▶ **JOB ITEM**
Copy out all of the data below word for word, leaving out the pictures.

:::::

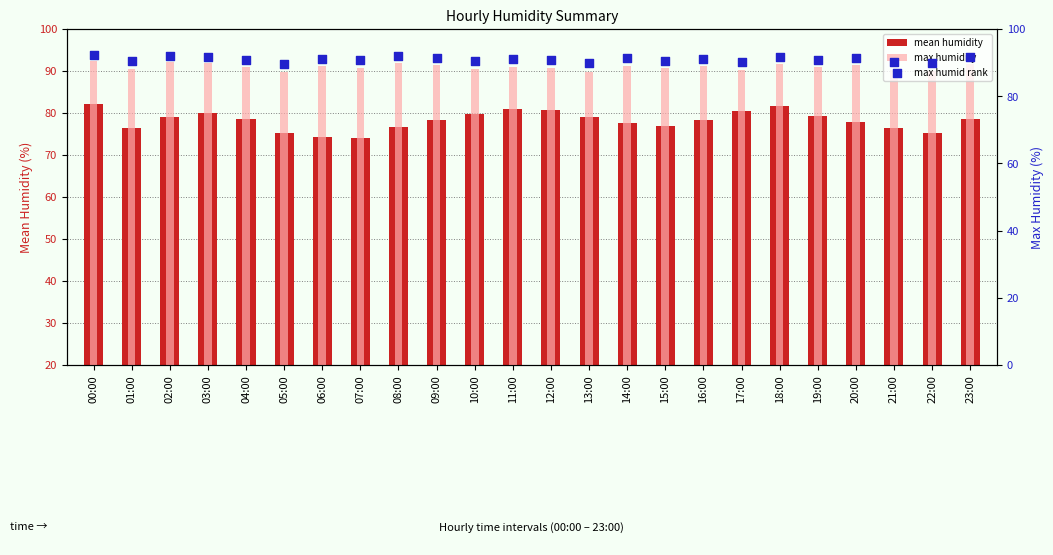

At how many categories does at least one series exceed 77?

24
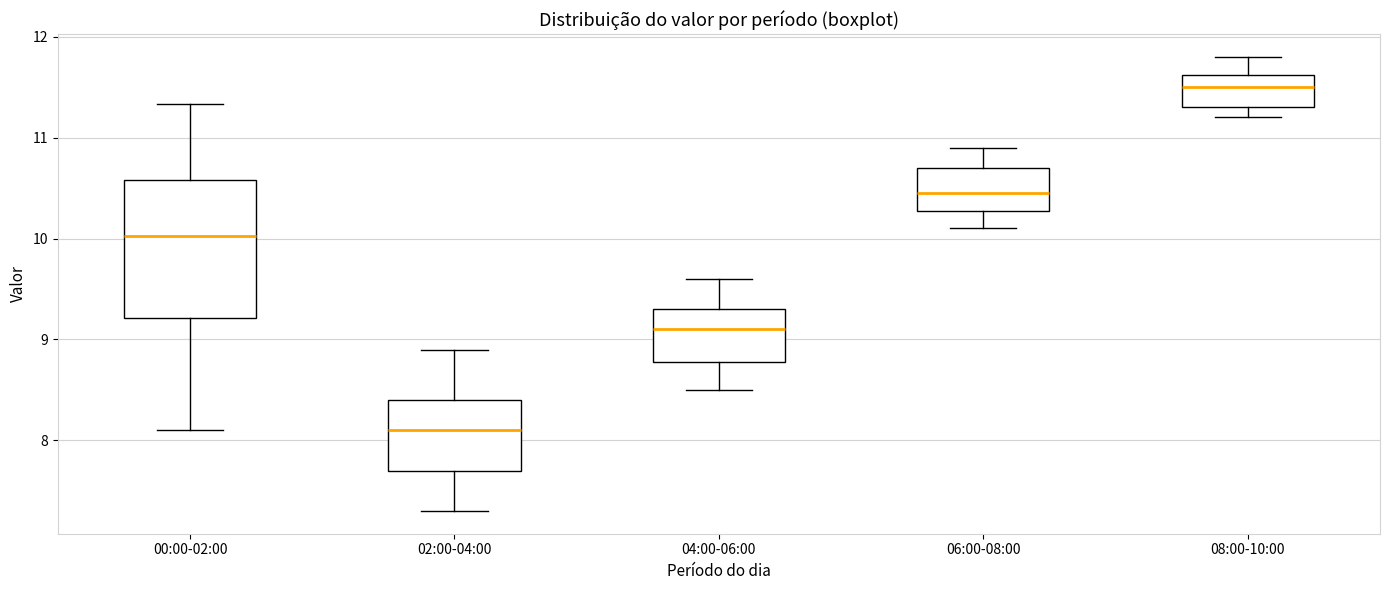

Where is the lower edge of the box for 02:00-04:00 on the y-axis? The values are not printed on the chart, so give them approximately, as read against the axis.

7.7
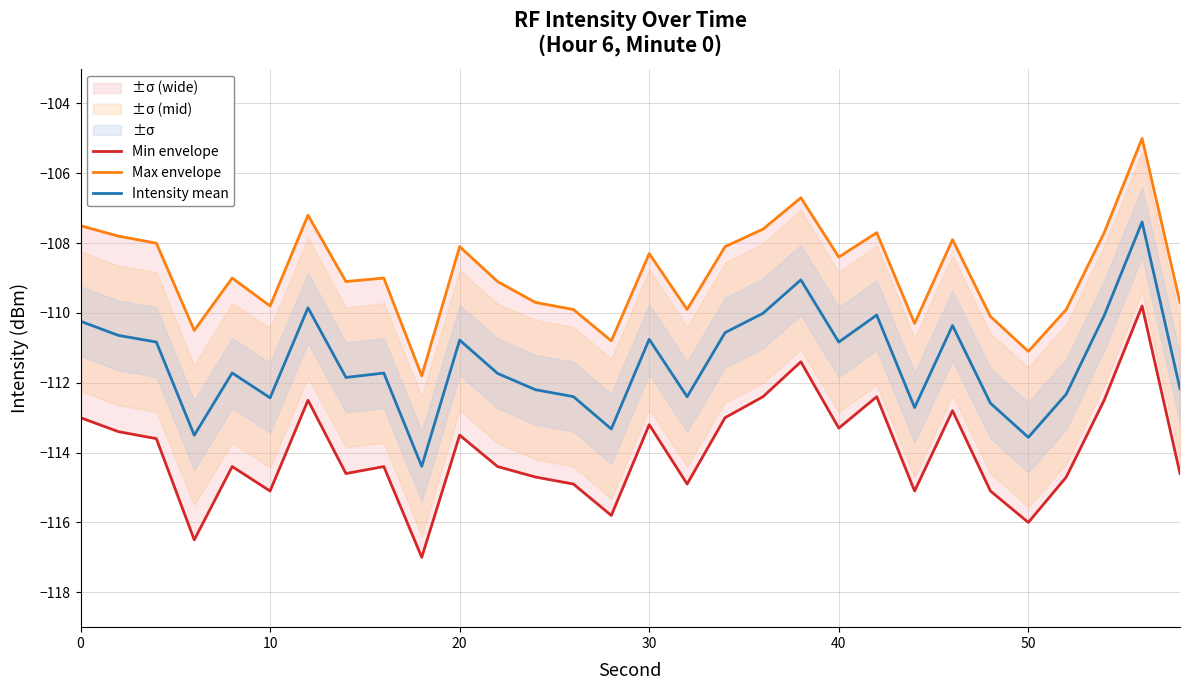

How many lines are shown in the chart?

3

:::::

▶ **SOLUTION FOR THIS PROBLEM**
At how many categories does at least one series exceed 77?

24

Where is the lower edge of the box for 02:00-04:00 on the y-axis? The values are not printed on the chart, so give them approximately, as read against the axis.

7.7

How many lines are shown in the chart?

3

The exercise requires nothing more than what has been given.